Graph depicting diamond prices (albeit, of a very specific diamond) since 1960. As you can see, prices have not only stayed at a high price but have increased steadily as well–with a significant increase emerging in the 2000s.
As previously mentioned, the stability of this system has been threatened, in recent years, by the emergent “blood diamond” challenge in Africa. The international response to this issue has been the establishment of the Kimberley Process, which is a voluntary protocol designed to guarantee that diamonds going down the commodity chain are “conflict-free” (Hummel, 1159). Nations that participate in this program are required to ensure that imported diamond shipments possess a Kimberley Process Certificate, which verifies the diamonds come from a non-conflict region (Hummel, 1159). Without such verification—as well as adherence to the other elements of the protocol—imported diamond shipments are rejected or impounded and violating countries are made subject to certain sanctions (Hummel, 1160). As a whole, the program has been a success: more than 99 percent of diamonds are traded under the Kimberley process and, therefore, are “conflict free” (Hummel, 1167).
The 49 Member States of the Kimberley Process
While the global flow of diamonds might be deemed “conflict-free,” the diamond trade is still intimately tied up with conflict, having intimate level problematic impacts on the lower-rung players on the global stage (i.e. the people of the Global South). For one, the profit-promising nature of the diamond on the contemporary global market has motivated large amounts of migration within global South countries to diamond-producing (i.e. mining, cutting and polishing) locales (Hussein).

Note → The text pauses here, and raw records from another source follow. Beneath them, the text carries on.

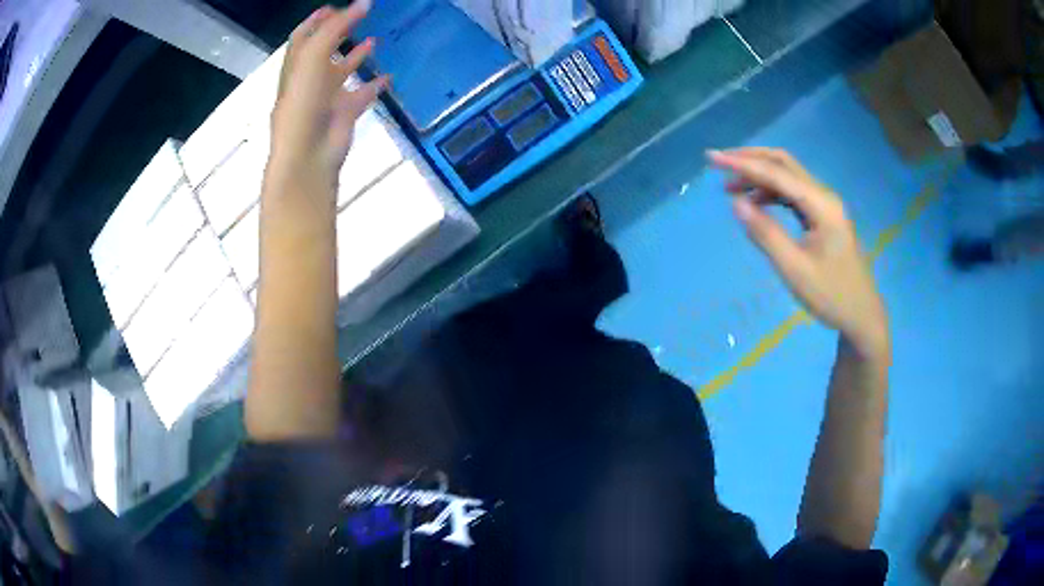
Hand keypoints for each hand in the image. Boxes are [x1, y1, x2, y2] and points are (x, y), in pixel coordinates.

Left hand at [266, 1, 388, 197]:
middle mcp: (310, 80)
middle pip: (323, 50)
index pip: (303, 37)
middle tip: (358, 16)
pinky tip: (389, 76)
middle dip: (338, 32)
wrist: (308, 154)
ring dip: (356, 55)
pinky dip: (375, 85)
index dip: (315, 21)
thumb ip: (335, 28)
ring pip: (343, 71)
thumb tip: (363, 3)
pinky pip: (362, 94)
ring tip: (373, 40)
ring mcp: (327, 97)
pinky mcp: (344, 113)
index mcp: (296, 67)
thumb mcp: (313, 57)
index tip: (332, 6)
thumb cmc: (303, 102)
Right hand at [709, 148, 888, 359]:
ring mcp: (825, 205)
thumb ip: (766, 234)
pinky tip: (755, 202)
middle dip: (750, 159)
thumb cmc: (831, 296)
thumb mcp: (795, 270)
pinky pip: (793, 193)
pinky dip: (771, 191)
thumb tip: (736, 203)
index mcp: (821, 205)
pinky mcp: (823, 216)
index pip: (777, 174)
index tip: (712, 158)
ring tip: (730, 187)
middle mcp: (824, 196)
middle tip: (719, 163)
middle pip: (784, 163)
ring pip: (788, 177)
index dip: (743, 164)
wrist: (862, 315)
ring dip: (759, 175)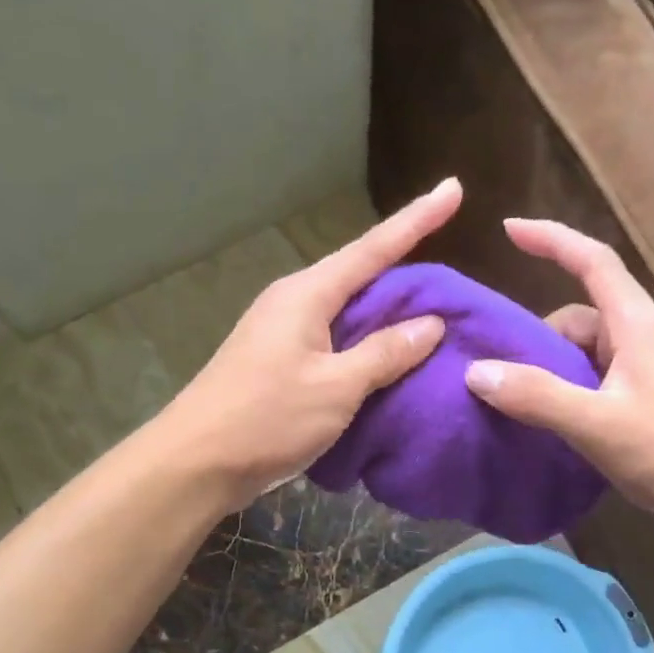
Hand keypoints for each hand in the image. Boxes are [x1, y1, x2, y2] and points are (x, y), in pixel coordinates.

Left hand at [160, 180, 460, 509]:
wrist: (196, 464)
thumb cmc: (266, 419)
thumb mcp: (336, 388)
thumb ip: (385, 353)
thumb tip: (430, 324)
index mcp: (307, 294)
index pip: (373, 248)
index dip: (417, 219)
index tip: (453, 189)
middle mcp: (295, 303)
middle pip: (362, 277)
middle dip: (408, 273)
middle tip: (457, 282)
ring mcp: (285, 333)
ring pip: (350, 312)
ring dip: (389, 315)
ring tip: (437, 318)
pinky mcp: (282, 364)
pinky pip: (337, 342)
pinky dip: (368, 346)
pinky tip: (393, 359)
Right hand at [464, 219, 653, 534]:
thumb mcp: (596, 423)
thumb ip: (536, 395)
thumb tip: (476, 371)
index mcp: (638, 325)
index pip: (594, 262)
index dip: (552, 240)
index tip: (509, 229)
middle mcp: (644, 339)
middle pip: (581, 316)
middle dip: (539, 337)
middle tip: (504, 374)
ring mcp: (649, 373)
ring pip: (586, 354)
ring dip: (552, 371)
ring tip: (523, 406)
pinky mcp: (648, 403)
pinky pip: (596, 382)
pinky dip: (568, 393)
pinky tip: (552, 425)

Child Laborers Shoveling in the Yellow Dirt of a Diamond Mine in Sierra Leone
Much in the same way as (mainly male) youth have attempted, in recent years, to migrate out of Honduras to the United States in search of a better life situation, people both young and old have flooded into diamond-producing areas, hoping to capitalize on the value of the diamond and break away from the poverty in which they and their families are entrenched. The specifics of migration involved in both cases might be different—in Honduras, for instance, the migrants are attempting to escape inevitable violence and death, whereas in diamond-producing countries, the migrants are attempting to transcend their financial limitations. However, the grander intentions motivating the migration in both cases is the same, or at least very similar. Both involve a desire to escape one’s current personal reality for a better one somewhere else.
At the same time, diamonds have also distinctly impacted youth within the blood-diamond regions of Africa. Many children have been abducted from their villages and been forced by the government to engage in the civil wars of their countries (Hummel, 1145). Given that the illicit trade in blood diamonds funds these conflicts, it becomes clear that the diamond and its value undergirds this forced flow of youth into conflict.